You nurtured and fostered this space
To root all our quietly gathering intensity
That could grow nowhere else.

Formed from the depths beneath your heart,
You know us from inside out,
No deeds or seas or others
Could ever erase that.

After worship last Sunday I was speaking with a member of the congregation about the hymns we sang in worship. He mentioned one that he believed we had never sung in the two and half years that I had served the congregation. He named the hymn and number and I insisted that we’d sung it recently. I even had it in my mind and sang the first verse back at him. As I got in my car I promised that we would sing it soon, but couldn’t next Sunday as we had already picked the hymns for Mothering Sunday, when the worship group had recently met.

What a fool I am. I got up on Monday morning to make a start on the service, opened the worship group book and there it was. We had decided to sing the hymn weeks ago, as the opener to the “Mothering Sunday” service. This is why it was on my mind and the words and tune were in my head.

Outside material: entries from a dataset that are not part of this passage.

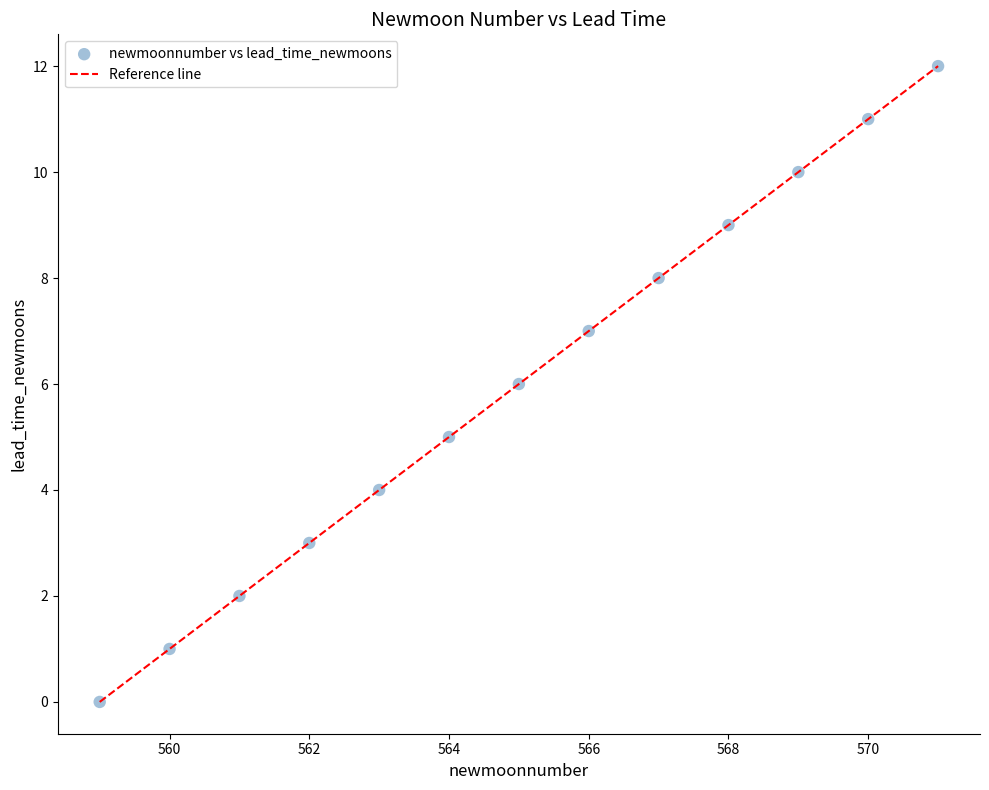

What is the range of X values (max minus min)?

12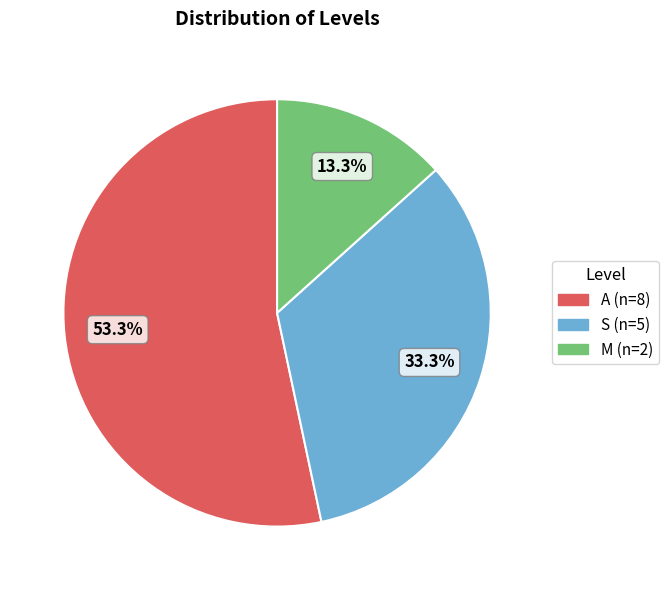

Combined, do M and A account for over 50%?

Yes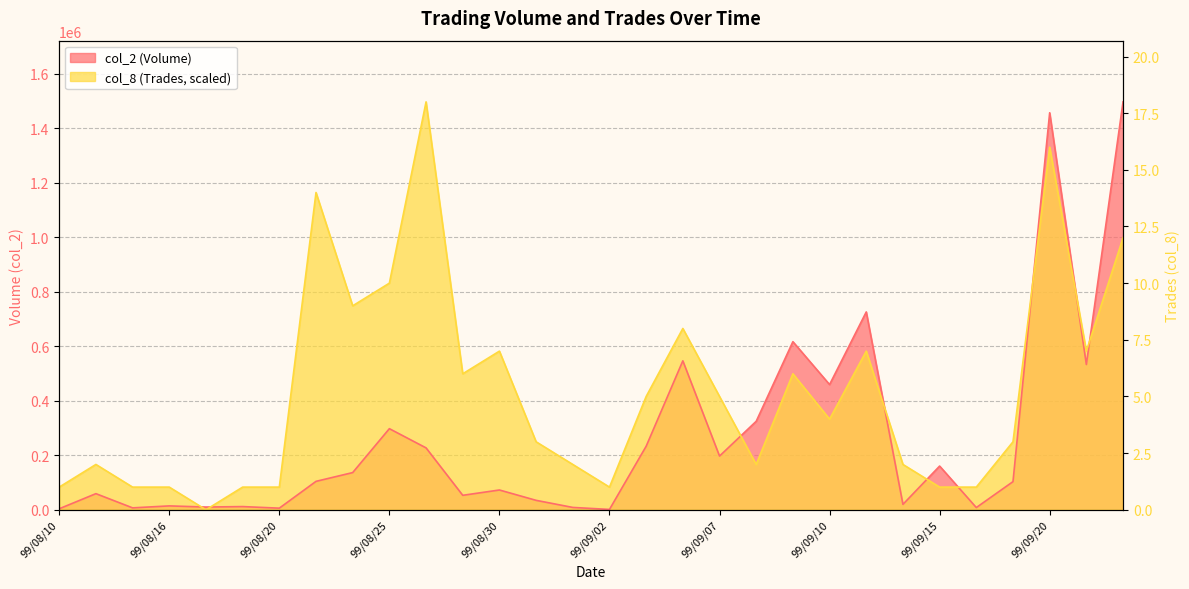

Rank the series by their average value, from highest to lowest.

col_8 (Trades), col_2 (Volume)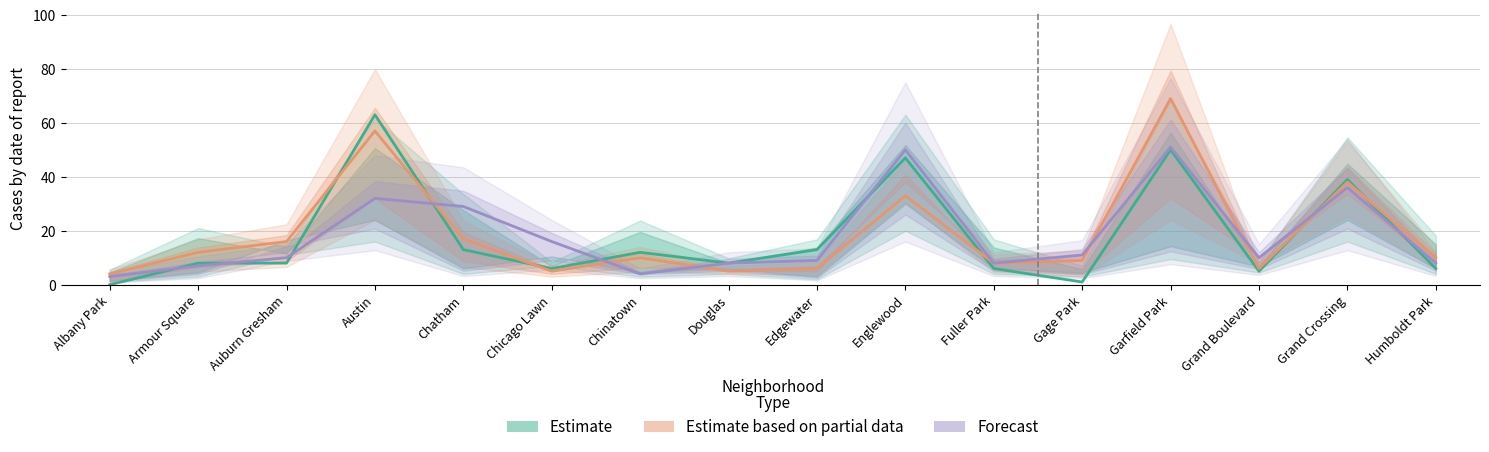

Which label corresponds to the smallest value in the chart?

Albany Park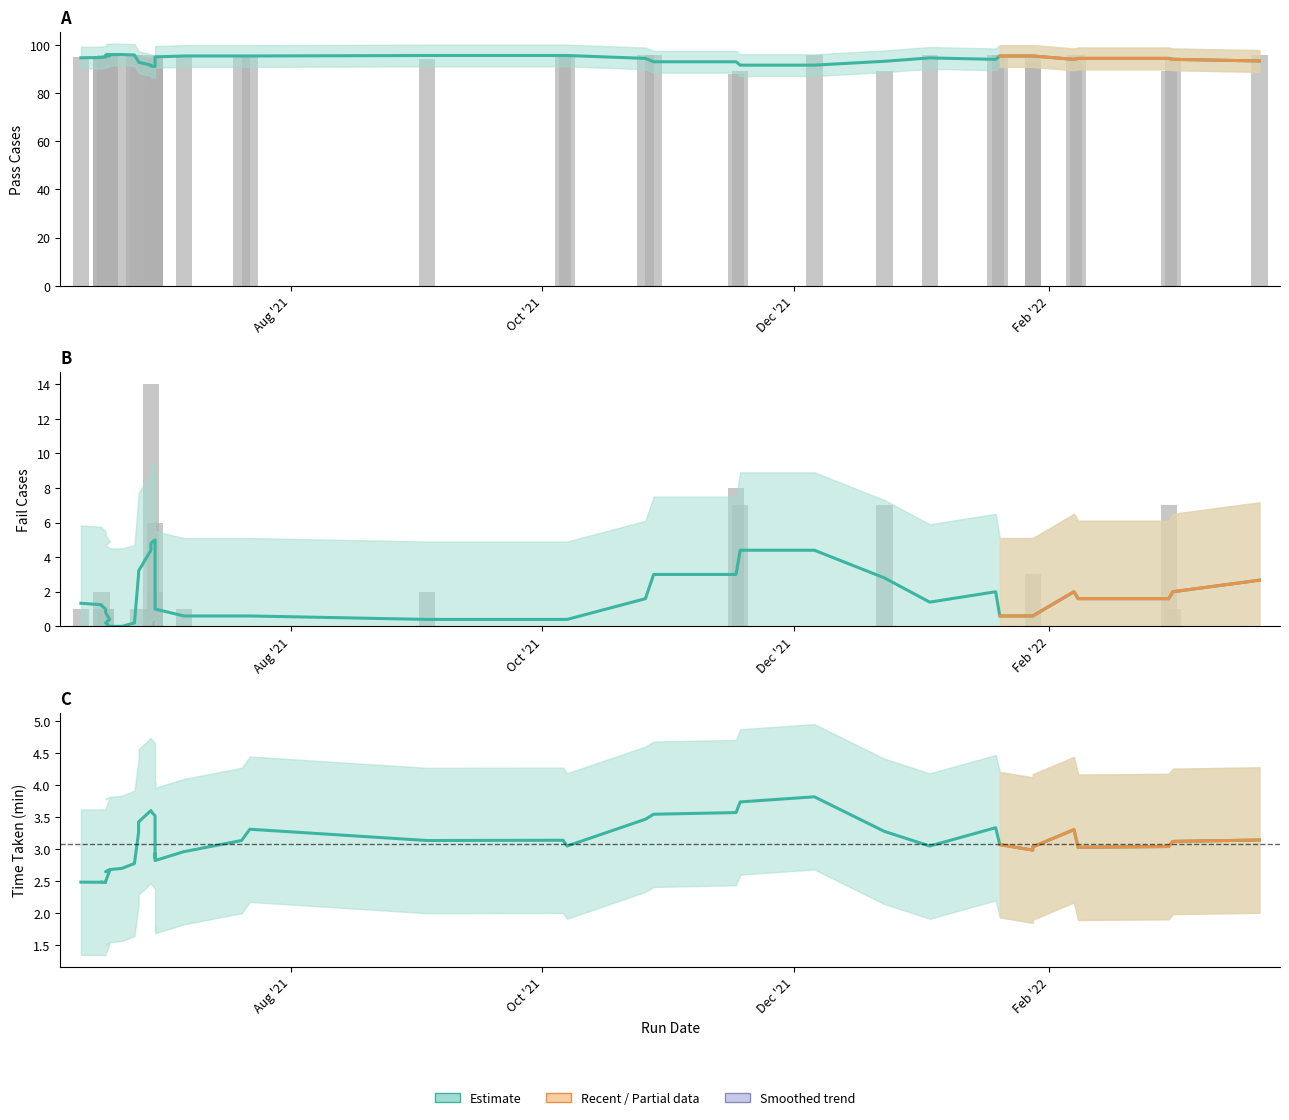

The value of Pass Cases at 2021-06-24 is 96. True or false?

True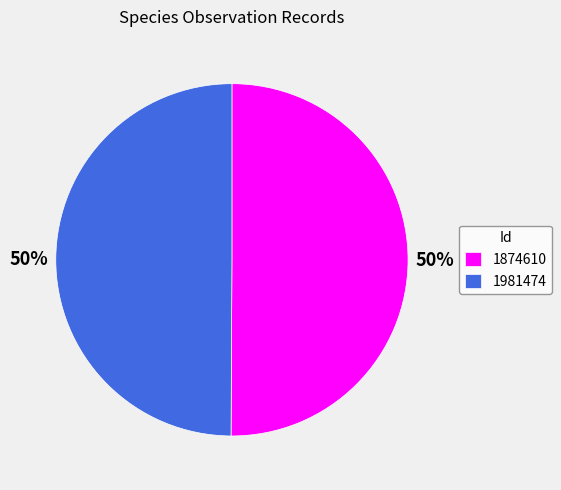

To the nearest percent, what portion does 1981474 represent?

50%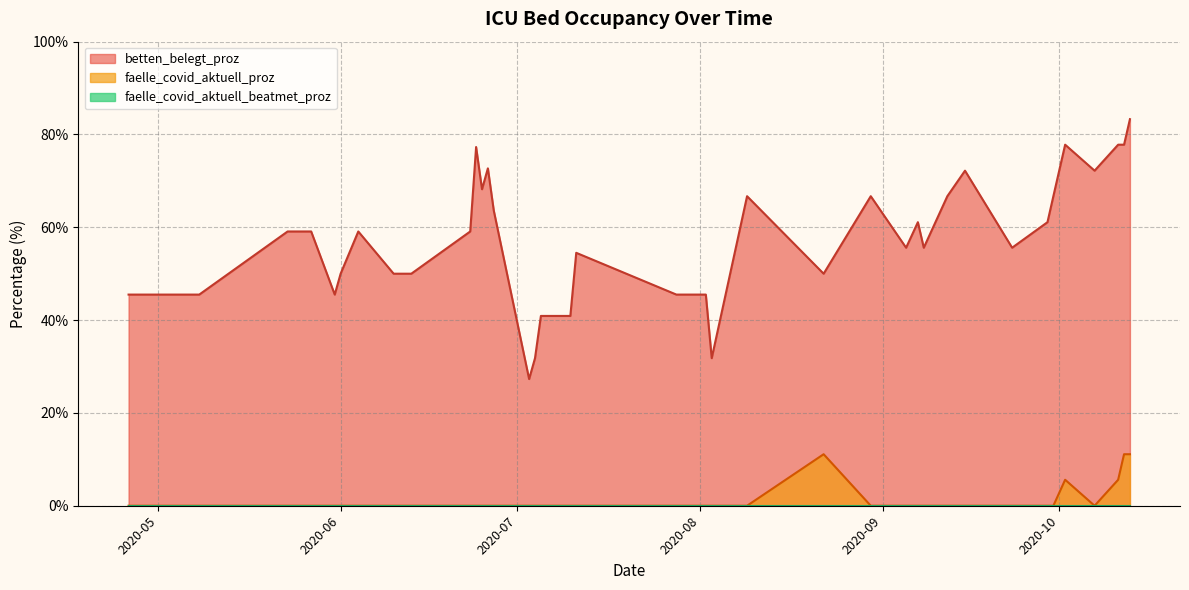

Which series has the largest total across all categories?

betten_belegt_proz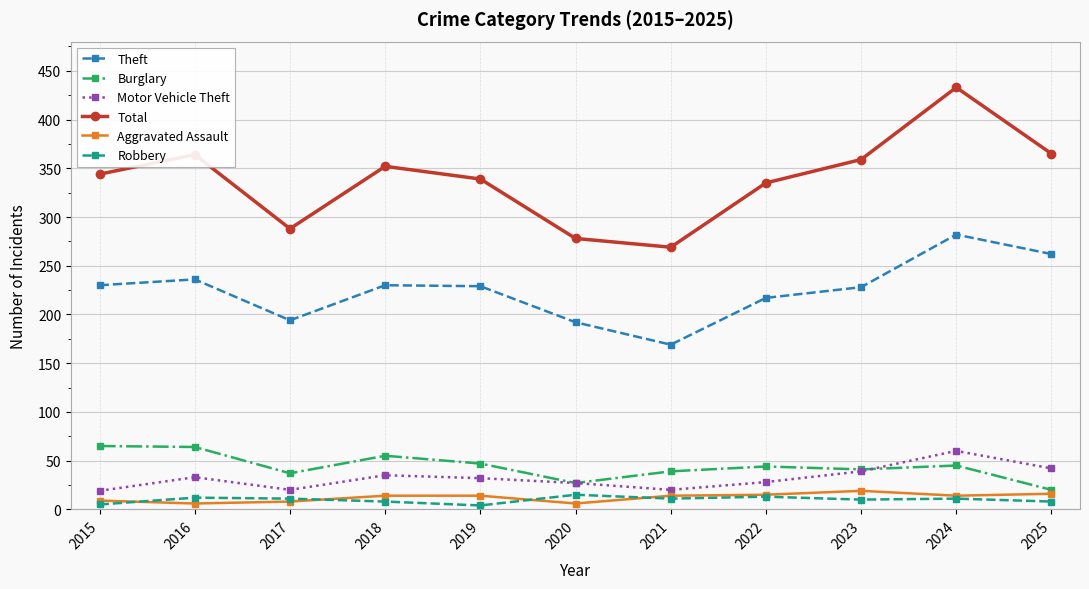

At which category does the chart reach its peak across all series?

2024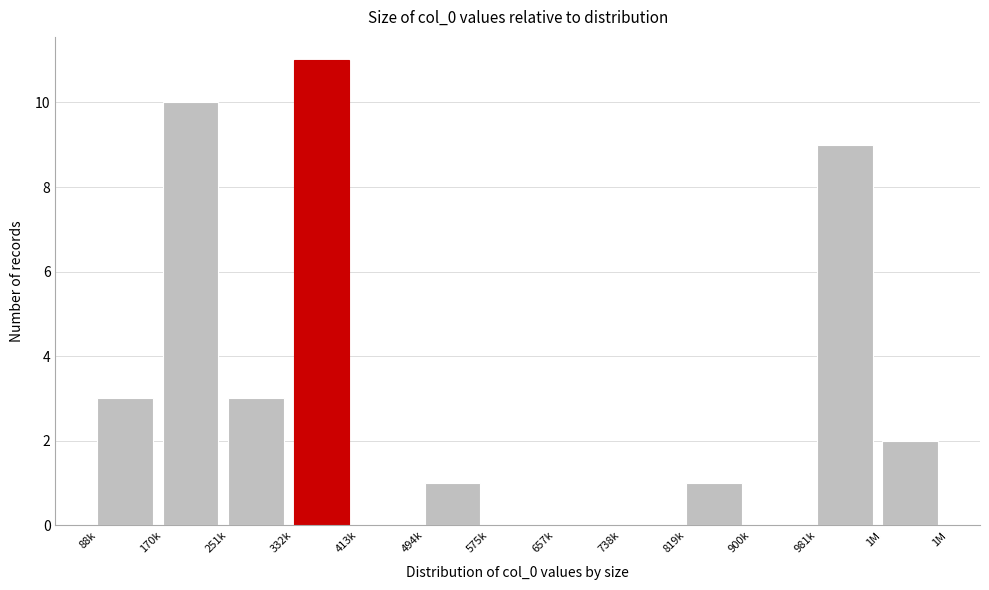

Reading left to right, extract all data points from this chart.

88k=3	170k=10	251k=3	332k=11	413k=0	494k=1	575k=0	657k=0	738k=0	819k=1	900k=0	981k=9	1M=2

Just another beautiful example of synchronicity.

I love the opening verse and it is appropriate for “Mothering Sunday”

“Now Thank We All Our God,
With heart, and hands, and voices,
Who wondrous things hath done,
In whom the world rejoices;
Who from our mothers’ arms
Hath blessed us on our way
With countless gifts of love,
And still is ours today.”

So what is motherhood, well it certainly isn’t gender exclusive. It is something we all do and it something that a true spiritual community must be involved in. Remember that one aspect of the original meaning of “Mothering Sunday” was a return to the mother church.

To mother is to serve others. Certainly I see this when I think of the example of my mother and others who have mothered me; when I think of the deep love that they have shown in their actions.

Mothering is about a commitment to love. Not in some soft and mushy way, no it’s about giving of yourself for others. We all mother when we cultivate relationships, spiritually intimate ones, with each other; mothering is something we do when we give ourselves fully to life, to nurture the world outside of our own bodies. Good mothering is also about encouraging others to care for one another too, in deed and word. This to me is the primary purpose of spiritual communities like the ones I serve, for me a spiritual community is a breeding grounds for compassionate living. In my eyes religious communities are the birth places of compassion, the Unitarian communities I have been a part of have certainly helped to nurture that aspect of me.

I believe that we are all called to the sacred work of mothering; mothering that teaches us that real love is part and parcel of that mysterious life force that strengthens us in life’s vicissitudes, that brings us to wholeness both within ourselves and others and enables us to find the courage deep within to be dedicated in thought, word and deed to whatever our task may be.

Mothering Sunday reminds us that we are not here purely for ourselves; it reminds us that we are here to care for and to nurture one another. We are here to bring that invisible force, the love that I know as God, into life through our own human hearts and in our thoughts, words and deeds.

"Prayer for All Who Mother" By Victoria Weinsten

We reflect in thanksgiving this day for all those whose lives have nurtured ours.

The life-giving ones
Who heal with their presence
Who listen in sympathy
Who give wise advice ... but only when asked for it.
We are grateful for all those who have mothered us
Who have held us gently in times of sorrow
Who celebrated with us our triumphs -- no matter how small
Who noticed when we changed and grew,
who praised us for taking risks
who took genuine pride in our success,
and who expressed genuine compassion when we did not succeed.
On this day that honours Mothers
let us honour all mothers
men and women alike
who from somewhere in their being
have freely and wholeheartedly given life, and sustenance, and vision to us.
Dear God, Mother-Father of us all,
grant us life-giving ways
strength for birthing,
and a nurturing spirit
that we may take attentive care of our world,
our communities, and those precious beings
entrusted to us by biology, or by destiny, or by friendship, fellowship or fate.
Give us the heart of a mother today.